Well, not the answers I wanted, but the answers I probably needed. Thanks.
posted by KirkJobSluder at 2:27 PM on August 25, 2008

Get several realtors to visit, assess the value (they are not appraisers, but can make a good guess) and make recommendations about what you should do to get the house in shape to sell. It's a crappy market, and if you overpaid, and/or the house is in crappy shape, you may have to suck it up.

In your circumstances, keeping it and renting it sounds like it would compound the problem.
posted by theora55 at 2:42 PM on August 25, 2008

Do you have major mechanical issues or just old appliances and fixtures? Selling a house is expensive. You need to pay the Realtor, handle repairs after the inspection, etc. Unfortunately if you've got no money, selling is really difficult.
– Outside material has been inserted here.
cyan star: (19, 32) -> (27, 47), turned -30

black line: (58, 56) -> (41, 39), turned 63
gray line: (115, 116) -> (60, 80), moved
A few pieces of advice and then an alternative suggestions.

Find an older, experienced agent. You don't want someone who's only sold houses in a booming market. Agents who continued to make their living selling homes through the 90's downturn are gold right now. When I sold my house, my agent was nearly 70. However, she had a support team that kept her on-line offerings up to date and her techniques were current to the marketplace. More importantly, she really knew how to sell a house. I got a solid price and a quick sale in a rough market. Find someone who can sell a home during a down market.

The best of thing you can do to make the house more appealing costs nothing but time and energy. Make the house and yard scrupulously clean. Mow the yard, do the edge trimming, sweep the steps and sidewalks, scrub the bathroom and kitchen, wash and iron the curtains, fix any wobbly items (door hinges, towel racks), lubricate hinges, closet door tracks, etc. Cleaning makes a huge impression and your house will look much better maintained. The next level costs very little. Remove most of the furniture and all of the clutter (storage unit costs), get higher wattage light bulbs, replace dirty or worn outlet/light switch covers, power wash the exterior if it's dingy. Total investment is less than 100 bucks and a few weekends of hard labor. If you can swing it, paint any rooms that look dirty. That might take you to 500 bucks. Skip the major repairs that you can't afford. It sucks to do this grunt work; do it anyway.

Your other option is to try and rent to someone who will take better care of the place. Is there someone in your network who's good with tools and willing to work on the house for reduced rent? You could try to wait out the market while someone rents/repairs. This is a dangerous path. You'll still have holding costs on the house, materials costs for the repairs, risk that the renter won't do a good job and risks that the market won't rebound quickly enough. Plus, you'll need to be back and forth from the new place to the old one. It's an option if you can find a very reliable person to rent.

My gut response - fix what you can and price it as aggressively as you can afford.
posted by 26.2 at 4:30 AM on August 26, 2008 [1 favorite]

26.2 has some great advice. If you do decide to sell, let me add a couple of things.

If saving money is really important to you, then you don't need to get an agent at all. This can save you thousands of dollars, which is good in itself, but it also means that you can afford to sell the house at a lower price, because you won't be paying an agent's commissions. We sold our house on craigslist in a down market, and managed to have a stream of interested buyers looking at our house while houses on the same block, represented by agents, had no viewers for months on end. Its very time-consuming, because you have to do a ton of research and legwork, but it is much, much, much cheaper.

26.2 is right about the little things making a big difference. The "curb appeal" of your house gets people in the door, and the little touches keep them looking at it. It may seem counterintuitive, but ugly paint and dim lighting (which is immediately evident) can turn a potential buyer off more quickly than the prospect of a having to replace the roof (which comes up later and can be negotiated).

MeFi mail me if you want more suggestions along these lines.